Overriding Collective Functions
MPICH has a facility to allow different layers to override collective functions of a communicator. This page describes the collective override mechanism.
The communicator struct has a field called
coll_fns, of type
MPID_Collops * (defined in
src/include/mpiimpl.h), that points to a table of collective functions. Originally, this pointer could be
NULL indicating that the default implementations of all collective functions should be used. Similarly, a
NULL function pointer in the table would indicate that that default implementation of that specific function should be used. However the current design requires that the
coll_fns pointer point to a valid table and that all nonblocking collective function pointers be non-
NULL. The blocking collective functions can still be set to
NULL to and the default implementations of those functions will be used.*
This collectives table should be overridden when the communicator is created in a communicator creation hook that was registered using the following function:
int MPIDI_CH3U_Comm_register_create_hook(int (*hook_fn)(struct MPID_Comm *, void *), void *param);
The communicator creation hook takes two parameters: a pointer to the communicator that is being created and a
void * parameter that was passed to
MPIDI_CH3U_Comm_register_create_hook when the hook was registered.
Within the communicator creation hook, the collectives table is overridden by setting the
coll_fns pointer in the communicator to a pointer to new table. Unless all collective functions are being overridden, it's best to copy the previous table into the new table, then replace the desired function pointers. Along with function pointers for the collective functions, the table has a reference count field and a field to store a pointer to the function table being overridden, so that the previous table can be restored when the communicator is destroyed.
A function can be registered to be called when the communicator is destroyed:
int MPIDI_CH3U_Comm_register_destroy_hook(int (*hook_fn)(struct MPID_Comm *, void *), void *param);
It is important to call the communicator creation hooks for upper layers before calling the hooks for lower layers. The communicator destruction hooks should be called in revers order, i.e., the hooks for lower layers should be called before calling the hooks for the upper layers. This allows the lower layers to override collective function tables of upper layers. The communicator destruction function should be used to restore the
coll_fns to the previous function pointer, so that when a destruction hook of a layer is called,
coll_fns will point to the same table that was set in that layer's creation hook.
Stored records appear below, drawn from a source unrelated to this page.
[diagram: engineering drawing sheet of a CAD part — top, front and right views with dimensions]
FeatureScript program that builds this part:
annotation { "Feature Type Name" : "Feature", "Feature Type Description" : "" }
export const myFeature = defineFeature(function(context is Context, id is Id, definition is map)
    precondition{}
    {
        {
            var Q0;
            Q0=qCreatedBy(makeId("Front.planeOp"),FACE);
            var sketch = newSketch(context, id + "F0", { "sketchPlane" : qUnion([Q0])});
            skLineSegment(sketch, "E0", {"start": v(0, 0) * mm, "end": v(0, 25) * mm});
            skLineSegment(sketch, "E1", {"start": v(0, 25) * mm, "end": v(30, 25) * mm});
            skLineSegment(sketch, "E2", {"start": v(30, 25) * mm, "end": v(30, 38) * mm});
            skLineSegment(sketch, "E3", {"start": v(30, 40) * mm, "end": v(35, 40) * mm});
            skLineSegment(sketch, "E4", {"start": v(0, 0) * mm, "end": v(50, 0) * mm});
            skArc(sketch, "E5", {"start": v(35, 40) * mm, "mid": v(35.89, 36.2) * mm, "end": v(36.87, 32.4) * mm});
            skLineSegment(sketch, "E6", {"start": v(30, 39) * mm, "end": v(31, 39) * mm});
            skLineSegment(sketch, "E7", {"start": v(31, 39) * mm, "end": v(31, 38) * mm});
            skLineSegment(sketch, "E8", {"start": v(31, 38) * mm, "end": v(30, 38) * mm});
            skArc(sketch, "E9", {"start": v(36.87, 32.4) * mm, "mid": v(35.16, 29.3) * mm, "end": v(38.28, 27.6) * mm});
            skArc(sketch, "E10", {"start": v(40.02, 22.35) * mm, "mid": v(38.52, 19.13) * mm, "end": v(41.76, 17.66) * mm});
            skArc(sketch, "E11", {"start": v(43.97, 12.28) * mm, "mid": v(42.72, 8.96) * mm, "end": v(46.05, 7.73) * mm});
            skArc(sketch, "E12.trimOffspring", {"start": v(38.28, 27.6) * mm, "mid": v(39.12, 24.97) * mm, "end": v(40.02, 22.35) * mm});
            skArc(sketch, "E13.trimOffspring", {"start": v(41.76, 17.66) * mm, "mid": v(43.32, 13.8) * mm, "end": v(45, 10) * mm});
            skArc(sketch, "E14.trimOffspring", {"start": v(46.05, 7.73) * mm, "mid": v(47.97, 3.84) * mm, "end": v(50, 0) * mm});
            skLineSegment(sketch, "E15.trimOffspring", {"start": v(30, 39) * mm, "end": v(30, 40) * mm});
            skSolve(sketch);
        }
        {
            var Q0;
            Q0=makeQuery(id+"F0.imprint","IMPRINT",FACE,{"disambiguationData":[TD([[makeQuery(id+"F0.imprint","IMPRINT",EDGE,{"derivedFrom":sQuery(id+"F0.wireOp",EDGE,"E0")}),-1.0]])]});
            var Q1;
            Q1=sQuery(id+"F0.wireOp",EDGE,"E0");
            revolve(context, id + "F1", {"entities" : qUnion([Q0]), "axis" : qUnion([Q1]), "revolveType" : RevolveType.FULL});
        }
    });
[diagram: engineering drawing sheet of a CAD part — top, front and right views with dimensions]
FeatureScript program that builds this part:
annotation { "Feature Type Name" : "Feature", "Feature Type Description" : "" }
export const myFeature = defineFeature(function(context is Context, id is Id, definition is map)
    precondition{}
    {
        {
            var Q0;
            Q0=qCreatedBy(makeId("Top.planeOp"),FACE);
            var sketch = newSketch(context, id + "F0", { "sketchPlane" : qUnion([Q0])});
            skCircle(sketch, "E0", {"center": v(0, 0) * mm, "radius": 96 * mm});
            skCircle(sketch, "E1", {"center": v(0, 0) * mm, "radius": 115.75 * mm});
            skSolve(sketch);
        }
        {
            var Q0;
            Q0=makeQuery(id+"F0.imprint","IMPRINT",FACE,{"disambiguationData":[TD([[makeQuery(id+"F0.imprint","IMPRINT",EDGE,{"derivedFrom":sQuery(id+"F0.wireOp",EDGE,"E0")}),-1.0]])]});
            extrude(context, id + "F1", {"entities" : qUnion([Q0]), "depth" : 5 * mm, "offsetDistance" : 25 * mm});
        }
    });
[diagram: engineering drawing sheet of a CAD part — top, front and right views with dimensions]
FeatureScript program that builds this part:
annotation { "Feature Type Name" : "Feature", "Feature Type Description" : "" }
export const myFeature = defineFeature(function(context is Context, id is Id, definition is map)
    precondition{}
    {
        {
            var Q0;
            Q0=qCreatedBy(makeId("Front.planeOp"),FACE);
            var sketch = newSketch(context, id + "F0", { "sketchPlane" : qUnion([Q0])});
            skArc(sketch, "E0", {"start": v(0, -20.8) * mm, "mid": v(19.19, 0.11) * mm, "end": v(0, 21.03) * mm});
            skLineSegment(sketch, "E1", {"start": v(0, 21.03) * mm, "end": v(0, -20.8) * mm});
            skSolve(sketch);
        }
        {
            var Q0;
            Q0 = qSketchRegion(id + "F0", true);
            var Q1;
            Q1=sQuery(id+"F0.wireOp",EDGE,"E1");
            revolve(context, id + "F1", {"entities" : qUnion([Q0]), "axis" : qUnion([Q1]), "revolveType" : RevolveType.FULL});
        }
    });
Note that different communicators can use different collective function tables, so using statically allocated tables is unlikely to work. In the worst case, a new function table would have to be allocated for each communicator. We noticed that, assuming the same functions are being overridden by a layer, the same function table can be assigned to both communicators if the
coll_fns pointer assigned by the upper layer on both communicators is the same. In
ch3i_comm.c we keep a list of function tables we've allocated and search the list in the creation hook for a table that has the same
prev_coll_fns as the
coll_fns of the created communicator. If we find one, we increment the reference count on that table and assign it to that communicator. Otherwise, we allocate a new function table, assign it to the communicator and add it to the table. In the destruction hook, we reset the
coll_fns pointer to the
prev_coll_fns in the table, then decrement the count and free the table if the reference count reaches zero.
* When implementing nonblocking collectives, we decided that it the code was made considerably cleaner by requiring a valid pointer than checking the pointer before calling the function. However, we did not want to change the existing code for blocking collectives. Eventually we'll make this consistent.